What the task requires:
Copy the data exactly. Images are the one exception.

Provided material:
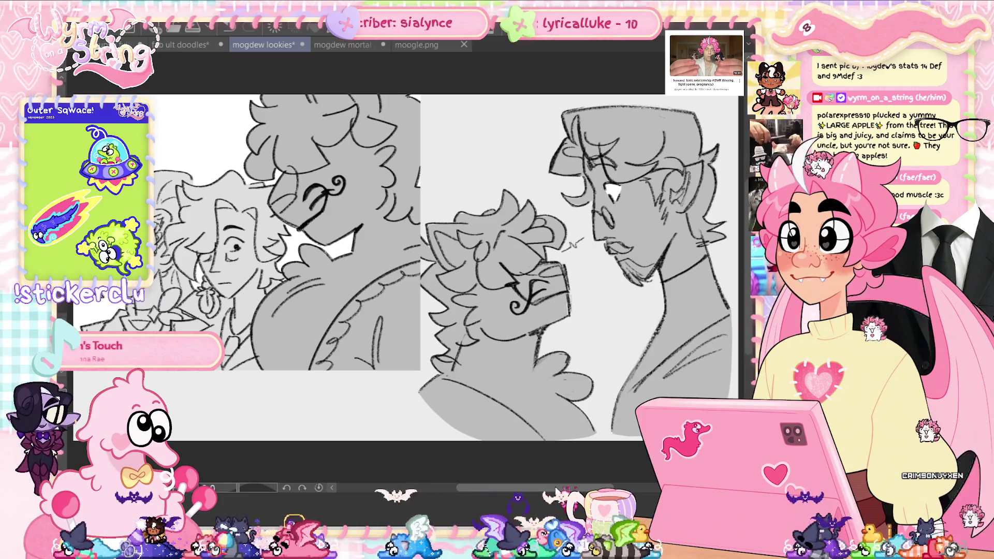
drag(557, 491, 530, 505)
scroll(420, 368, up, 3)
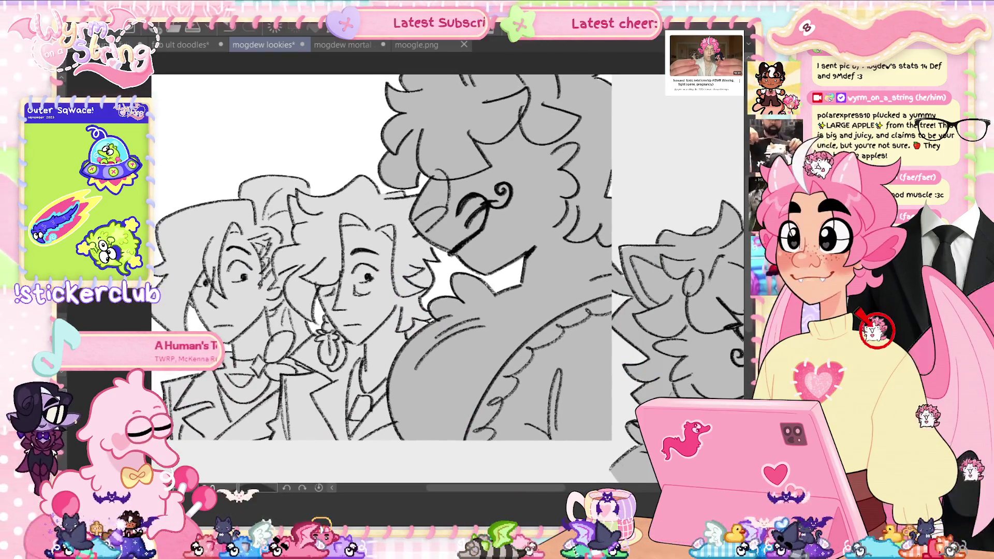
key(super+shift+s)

Solved exercise:
drag(557, 491, 530, 505)
scroll(420, 368, up, 3)
key(super+shift+s)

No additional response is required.